Buenooooo. No sé. Supongo que la peli no quiere decir eso; pero es lo que dice. La misma película puede entenderse como un producto de marketing: se concentra en el objetivo al cien por cien, ignora todos los elementos adyacentes que puedan distraer la atención (como movilizaciones, protestas, etc) y es una historia simpática, alegre, afirmativa. Si se hubiera quedado en eso, en un documental positivo acerca de cómo la democracia triunfa a la larga sobre la tiranía, el bien sobre el mal, ambos hechos serían convincentes: la caída del genocida y la importancia de la campaña electoral, sobre todo de los vídeos proyectados diariamente por la televisión durante un cuarto de hora. Pero, probablemente para hacerlo más verosímil, Larraín ha introducido un elemento de ficción (que también puede haber sido real, pero eso es indiferente), quizá para humanizar a los personajes, sobre todo a René, el joven creativo que, de otro modo, parecería más un James Bond del márketing político.

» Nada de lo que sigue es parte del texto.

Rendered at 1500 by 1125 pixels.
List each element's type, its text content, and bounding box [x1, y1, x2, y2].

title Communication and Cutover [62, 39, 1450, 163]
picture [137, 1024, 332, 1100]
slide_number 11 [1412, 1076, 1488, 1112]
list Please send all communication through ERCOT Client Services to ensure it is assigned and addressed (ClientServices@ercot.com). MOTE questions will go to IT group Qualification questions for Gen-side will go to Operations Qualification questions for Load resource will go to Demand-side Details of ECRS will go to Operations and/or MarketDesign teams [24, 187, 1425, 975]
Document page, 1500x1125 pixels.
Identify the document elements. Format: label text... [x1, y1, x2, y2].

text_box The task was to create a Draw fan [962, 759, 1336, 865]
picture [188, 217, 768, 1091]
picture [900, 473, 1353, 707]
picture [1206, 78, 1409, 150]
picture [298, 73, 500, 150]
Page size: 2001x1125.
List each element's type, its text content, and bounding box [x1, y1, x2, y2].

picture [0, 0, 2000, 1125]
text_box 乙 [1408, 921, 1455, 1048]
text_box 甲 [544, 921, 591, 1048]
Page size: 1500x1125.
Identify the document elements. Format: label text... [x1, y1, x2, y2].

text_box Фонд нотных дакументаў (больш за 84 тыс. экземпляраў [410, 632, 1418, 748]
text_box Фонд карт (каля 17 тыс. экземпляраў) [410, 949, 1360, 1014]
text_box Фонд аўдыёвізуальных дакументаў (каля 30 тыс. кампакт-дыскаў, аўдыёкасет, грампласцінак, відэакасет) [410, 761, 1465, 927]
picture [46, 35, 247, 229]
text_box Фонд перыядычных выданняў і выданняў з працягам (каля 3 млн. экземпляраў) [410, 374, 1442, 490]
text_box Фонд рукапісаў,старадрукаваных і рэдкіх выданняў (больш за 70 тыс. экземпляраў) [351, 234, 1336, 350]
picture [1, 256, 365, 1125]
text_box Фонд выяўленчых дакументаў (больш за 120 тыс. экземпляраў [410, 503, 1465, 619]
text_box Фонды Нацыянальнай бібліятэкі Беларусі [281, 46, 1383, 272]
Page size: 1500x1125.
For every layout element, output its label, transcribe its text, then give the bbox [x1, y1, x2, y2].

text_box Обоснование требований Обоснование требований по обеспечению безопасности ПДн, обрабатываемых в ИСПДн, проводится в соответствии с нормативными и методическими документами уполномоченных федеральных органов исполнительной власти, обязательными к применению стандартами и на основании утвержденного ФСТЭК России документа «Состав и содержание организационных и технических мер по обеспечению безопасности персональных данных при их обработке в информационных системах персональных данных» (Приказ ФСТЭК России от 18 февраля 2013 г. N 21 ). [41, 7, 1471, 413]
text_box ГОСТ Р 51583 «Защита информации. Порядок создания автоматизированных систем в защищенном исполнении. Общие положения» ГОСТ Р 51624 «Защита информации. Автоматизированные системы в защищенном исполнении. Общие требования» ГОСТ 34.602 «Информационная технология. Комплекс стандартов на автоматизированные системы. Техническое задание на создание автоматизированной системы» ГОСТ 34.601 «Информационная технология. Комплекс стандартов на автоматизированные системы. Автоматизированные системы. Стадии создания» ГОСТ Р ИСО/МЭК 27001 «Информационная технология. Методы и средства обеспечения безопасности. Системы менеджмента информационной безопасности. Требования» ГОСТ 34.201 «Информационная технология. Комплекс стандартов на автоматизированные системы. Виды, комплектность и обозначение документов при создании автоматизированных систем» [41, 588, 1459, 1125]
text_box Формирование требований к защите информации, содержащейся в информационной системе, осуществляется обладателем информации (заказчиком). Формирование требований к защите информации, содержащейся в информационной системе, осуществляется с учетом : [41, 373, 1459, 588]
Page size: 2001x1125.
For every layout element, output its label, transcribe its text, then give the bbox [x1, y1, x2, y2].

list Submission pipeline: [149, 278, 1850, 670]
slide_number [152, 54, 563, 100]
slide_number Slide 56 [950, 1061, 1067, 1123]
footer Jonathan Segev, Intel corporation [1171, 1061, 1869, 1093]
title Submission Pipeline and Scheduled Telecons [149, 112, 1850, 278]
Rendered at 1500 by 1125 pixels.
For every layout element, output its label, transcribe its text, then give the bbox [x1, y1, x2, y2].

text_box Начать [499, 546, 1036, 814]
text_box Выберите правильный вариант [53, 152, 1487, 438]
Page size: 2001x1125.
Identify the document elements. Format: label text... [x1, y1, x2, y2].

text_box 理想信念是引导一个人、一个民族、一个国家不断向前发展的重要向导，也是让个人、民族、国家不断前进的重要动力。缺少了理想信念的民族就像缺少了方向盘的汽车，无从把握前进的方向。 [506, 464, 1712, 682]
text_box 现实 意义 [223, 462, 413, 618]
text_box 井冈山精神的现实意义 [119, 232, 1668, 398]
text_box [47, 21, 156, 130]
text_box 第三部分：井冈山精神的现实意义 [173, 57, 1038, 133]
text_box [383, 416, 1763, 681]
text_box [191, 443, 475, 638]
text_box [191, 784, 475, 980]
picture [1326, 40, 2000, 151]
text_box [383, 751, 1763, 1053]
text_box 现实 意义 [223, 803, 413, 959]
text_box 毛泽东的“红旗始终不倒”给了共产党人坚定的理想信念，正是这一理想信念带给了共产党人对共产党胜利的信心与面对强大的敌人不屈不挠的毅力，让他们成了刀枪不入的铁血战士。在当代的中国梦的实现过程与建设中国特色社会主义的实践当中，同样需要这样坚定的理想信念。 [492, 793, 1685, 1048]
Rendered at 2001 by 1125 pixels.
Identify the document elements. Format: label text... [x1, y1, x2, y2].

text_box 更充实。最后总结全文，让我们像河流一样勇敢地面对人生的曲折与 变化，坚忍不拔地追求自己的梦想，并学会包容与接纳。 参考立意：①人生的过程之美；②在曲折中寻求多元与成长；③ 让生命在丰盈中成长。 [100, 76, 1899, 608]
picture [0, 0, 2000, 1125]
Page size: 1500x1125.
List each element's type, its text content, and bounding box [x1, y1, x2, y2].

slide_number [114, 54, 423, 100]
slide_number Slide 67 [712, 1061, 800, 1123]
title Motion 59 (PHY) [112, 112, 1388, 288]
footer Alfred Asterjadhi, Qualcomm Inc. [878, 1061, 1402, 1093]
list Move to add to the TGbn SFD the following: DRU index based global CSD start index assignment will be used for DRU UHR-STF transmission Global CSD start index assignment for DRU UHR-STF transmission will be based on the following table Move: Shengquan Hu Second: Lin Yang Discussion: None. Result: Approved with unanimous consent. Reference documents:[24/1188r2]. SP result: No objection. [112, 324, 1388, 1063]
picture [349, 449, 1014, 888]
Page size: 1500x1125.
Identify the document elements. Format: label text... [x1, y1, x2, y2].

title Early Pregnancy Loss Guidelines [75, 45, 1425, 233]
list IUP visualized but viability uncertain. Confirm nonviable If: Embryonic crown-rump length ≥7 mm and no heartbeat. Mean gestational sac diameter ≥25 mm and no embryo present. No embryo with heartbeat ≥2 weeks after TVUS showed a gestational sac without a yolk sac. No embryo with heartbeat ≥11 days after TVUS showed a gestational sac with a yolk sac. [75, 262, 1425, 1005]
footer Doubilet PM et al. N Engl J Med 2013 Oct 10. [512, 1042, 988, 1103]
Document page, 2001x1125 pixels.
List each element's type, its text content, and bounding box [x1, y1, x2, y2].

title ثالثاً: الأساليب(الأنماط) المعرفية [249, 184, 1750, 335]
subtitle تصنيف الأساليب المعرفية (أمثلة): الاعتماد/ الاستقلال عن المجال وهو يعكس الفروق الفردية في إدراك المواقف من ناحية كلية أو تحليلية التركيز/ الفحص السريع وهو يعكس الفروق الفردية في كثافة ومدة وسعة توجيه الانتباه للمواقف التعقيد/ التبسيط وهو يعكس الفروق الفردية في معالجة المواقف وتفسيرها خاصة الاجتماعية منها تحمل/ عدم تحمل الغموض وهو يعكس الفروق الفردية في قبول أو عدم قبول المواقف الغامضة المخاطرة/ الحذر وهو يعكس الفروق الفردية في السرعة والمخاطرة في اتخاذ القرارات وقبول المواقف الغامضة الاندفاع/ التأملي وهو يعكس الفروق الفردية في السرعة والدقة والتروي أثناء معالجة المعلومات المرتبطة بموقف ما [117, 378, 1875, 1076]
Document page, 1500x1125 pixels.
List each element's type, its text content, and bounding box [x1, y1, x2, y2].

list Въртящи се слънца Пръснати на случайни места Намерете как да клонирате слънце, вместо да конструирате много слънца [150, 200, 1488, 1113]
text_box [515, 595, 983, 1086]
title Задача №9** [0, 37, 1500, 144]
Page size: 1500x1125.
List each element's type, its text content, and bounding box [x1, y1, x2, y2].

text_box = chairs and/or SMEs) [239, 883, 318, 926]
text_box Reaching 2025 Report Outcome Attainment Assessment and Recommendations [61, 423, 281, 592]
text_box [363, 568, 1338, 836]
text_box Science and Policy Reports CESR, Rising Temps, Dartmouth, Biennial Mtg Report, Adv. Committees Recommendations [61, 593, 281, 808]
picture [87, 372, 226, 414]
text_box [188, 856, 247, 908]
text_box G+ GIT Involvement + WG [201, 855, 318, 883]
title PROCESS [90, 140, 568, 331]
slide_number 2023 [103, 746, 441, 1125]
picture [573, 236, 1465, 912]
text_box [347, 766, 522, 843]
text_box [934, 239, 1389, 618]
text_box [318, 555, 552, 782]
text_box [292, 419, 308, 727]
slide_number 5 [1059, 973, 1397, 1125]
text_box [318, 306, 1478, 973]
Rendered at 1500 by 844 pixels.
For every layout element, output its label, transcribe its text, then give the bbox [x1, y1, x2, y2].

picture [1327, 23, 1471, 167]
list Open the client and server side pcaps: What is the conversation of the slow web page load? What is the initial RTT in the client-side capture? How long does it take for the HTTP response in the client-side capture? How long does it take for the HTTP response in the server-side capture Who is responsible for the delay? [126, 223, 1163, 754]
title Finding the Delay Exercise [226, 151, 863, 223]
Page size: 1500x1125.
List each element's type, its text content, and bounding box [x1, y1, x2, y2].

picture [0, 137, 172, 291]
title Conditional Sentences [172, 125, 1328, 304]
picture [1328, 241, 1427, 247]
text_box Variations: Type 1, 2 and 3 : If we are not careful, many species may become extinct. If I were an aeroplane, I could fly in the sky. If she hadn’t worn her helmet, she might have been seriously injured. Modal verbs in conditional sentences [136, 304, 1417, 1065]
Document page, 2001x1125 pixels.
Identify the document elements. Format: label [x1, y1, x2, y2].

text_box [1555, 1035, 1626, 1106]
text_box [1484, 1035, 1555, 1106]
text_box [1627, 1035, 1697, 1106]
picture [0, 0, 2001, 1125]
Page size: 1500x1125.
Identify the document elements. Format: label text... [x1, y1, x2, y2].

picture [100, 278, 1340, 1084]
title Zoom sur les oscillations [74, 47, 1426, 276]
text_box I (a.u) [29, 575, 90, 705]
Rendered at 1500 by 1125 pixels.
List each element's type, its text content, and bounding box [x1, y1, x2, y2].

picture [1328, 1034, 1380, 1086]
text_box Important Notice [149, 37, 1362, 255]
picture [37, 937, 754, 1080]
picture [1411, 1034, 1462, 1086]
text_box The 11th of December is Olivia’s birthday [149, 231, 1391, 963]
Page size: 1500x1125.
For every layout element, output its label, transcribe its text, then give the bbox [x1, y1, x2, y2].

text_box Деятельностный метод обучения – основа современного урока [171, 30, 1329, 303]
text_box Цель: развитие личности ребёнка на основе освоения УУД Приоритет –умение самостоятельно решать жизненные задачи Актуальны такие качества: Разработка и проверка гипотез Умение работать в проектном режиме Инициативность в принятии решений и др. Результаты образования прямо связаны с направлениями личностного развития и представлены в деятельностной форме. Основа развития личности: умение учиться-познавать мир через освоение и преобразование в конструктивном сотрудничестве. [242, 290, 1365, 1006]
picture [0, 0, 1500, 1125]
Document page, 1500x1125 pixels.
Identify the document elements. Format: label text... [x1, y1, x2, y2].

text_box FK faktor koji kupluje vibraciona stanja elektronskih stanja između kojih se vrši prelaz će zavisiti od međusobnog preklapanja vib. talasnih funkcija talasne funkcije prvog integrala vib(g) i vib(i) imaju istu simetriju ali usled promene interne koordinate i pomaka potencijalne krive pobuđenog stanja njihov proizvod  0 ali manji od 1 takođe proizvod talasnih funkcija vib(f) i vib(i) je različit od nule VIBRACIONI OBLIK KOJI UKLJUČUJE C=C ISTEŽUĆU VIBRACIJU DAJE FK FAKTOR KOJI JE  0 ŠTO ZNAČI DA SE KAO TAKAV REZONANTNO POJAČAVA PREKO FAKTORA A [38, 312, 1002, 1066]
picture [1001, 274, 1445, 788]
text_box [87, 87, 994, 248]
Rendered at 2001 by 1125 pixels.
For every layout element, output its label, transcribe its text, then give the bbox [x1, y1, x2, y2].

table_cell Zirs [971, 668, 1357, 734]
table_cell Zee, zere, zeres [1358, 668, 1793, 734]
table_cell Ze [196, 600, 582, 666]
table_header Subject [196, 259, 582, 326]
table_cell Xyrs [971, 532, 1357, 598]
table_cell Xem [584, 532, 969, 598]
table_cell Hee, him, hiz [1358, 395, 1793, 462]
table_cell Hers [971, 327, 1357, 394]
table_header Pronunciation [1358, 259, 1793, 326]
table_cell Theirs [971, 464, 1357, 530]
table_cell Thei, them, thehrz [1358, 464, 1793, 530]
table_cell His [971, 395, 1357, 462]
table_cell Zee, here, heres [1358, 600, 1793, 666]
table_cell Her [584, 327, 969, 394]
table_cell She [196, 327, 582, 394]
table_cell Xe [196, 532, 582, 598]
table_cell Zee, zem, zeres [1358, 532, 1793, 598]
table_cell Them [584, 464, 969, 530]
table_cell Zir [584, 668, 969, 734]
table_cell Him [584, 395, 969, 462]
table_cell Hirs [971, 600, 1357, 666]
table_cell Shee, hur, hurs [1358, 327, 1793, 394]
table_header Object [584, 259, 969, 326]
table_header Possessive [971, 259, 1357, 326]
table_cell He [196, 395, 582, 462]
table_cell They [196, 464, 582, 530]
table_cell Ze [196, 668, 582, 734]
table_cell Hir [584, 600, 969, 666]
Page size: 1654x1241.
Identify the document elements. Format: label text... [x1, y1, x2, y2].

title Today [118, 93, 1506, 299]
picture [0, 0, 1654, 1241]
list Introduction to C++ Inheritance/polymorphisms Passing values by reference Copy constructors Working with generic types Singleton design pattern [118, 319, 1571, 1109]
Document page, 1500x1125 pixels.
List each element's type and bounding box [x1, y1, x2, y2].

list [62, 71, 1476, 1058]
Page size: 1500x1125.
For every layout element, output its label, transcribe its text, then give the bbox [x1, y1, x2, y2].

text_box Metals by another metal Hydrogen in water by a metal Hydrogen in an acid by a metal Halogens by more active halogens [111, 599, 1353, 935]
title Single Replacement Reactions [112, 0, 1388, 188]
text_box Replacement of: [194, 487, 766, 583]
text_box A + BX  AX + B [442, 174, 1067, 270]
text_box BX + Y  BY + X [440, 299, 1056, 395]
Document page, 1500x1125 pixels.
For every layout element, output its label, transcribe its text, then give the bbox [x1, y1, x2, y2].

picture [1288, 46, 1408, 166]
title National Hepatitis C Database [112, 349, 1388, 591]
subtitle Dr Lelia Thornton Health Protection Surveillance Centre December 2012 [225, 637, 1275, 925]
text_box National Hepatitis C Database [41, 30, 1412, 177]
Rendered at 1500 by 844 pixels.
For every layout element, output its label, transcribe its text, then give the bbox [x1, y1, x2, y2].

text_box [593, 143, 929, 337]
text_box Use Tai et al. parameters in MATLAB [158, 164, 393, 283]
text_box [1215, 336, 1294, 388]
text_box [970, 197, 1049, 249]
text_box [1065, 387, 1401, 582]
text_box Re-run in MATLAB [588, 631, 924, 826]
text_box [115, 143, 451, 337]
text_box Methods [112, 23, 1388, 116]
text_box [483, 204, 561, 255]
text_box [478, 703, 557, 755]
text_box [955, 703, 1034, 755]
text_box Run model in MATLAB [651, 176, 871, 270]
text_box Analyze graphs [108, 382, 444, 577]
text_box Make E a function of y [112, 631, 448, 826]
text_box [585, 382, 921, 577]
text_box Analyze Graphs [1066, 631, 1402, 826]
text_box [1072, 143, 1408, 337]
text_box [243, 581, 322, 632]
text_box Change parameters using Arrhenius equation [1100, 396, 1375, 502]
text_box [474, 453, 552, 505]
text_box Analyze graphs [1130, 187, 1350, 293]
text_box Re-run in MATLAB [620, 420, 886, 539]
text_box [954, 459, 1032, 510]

Pero este elemento de ficción es el núcleo explicativo de esa incomodidad que produce el film. En esta historia hay una de amor, de matrimonio roto, de niño, de vida cotidiana que de pronto se ve invadida por el sobresalto de la trama, narrada e interpretada con un fuerte eco exterior, de pautas culturales o simbólicas exteriores. Más concretamente, estadounidenses. El relato recuerda mucho el prototipo del héroe solitario, enfrentado a un poderoso sistema, a fuerzas muy superiores a las suya, al final vence porque representa la razón o la verdad o la justicia. Como aquí. Ese recurso a las pautas culturales ajenas, la forma de contar la historia, no esta misma, desde luego, es el que delata la mirada exterior. Sin duda los autores e intérpretes son chilenos (excepción hecha de Gael García, que es mexicano) pero estructuran su narración bajo pautas exteriores, gringas. Por más cámaras de vídeo que se empleen la historia está narrada casi veinticinco años después e interpretada por gentes que solo pueden verla desde fuera.
Tiene gracia que la victoria en una campaña por una opción política y moral sea de quien la plantea del modo más mercadotécnico posible. Y más que gracia. Encierra un mensaje a todos los expertos en comunicación política y es el siguiente: el valor de lo positivo es tan grande que puede hacer ganar una opción por el NO (intrínsecamente negativa) a base de cambiarle el marco narrativo, el famoso frame de forma que, gracias a las melodías pegadizas, los colores vivos, las gentes alegres, los refrescos, las playa, etc, el NO aparezca enmarcado en las propuestas nuevas, originales, vivas, de futuro. De eso modo se deja al frente del SI en la incómoda posición de defenderse de la acusación de que, en el fondo, es un NO.
Pero esta visión es pobre. Lo interesante es el intento de contar una historia como si fuera una vivencia directa en tiempo real, transmitida por gente que está fuera. Había en Estado de sitio algo parecido, aunque infinitamente más tenue. La película, rodada en gran medida con actores franceses simulaba ser un documental de un episodio concreto de la lucha de los tupamaros en el Uruguay a comienzos de los setenta y estaba contada como un documental, con voces en off e indagaciones de todo tipo. Tras el desenlace, el film termina con un close up del rostro de un trabajador anónimo del aeropuerto de Montevideo que observa con atención cómo acaba de aterrizar un avión yanqui del que desciende un alegre funcionario estadounidense, el nuevo agente de la CIA que ha venido a sustituir a su predecesor, Philip Michael Santore, secuestrado y ejecutado por la guerrilla tupamara. Lo que más llama la atención de ese primerísimo plano del probable contacto tupamaro en el aeropuerto es el intenso color azul de sus ojos.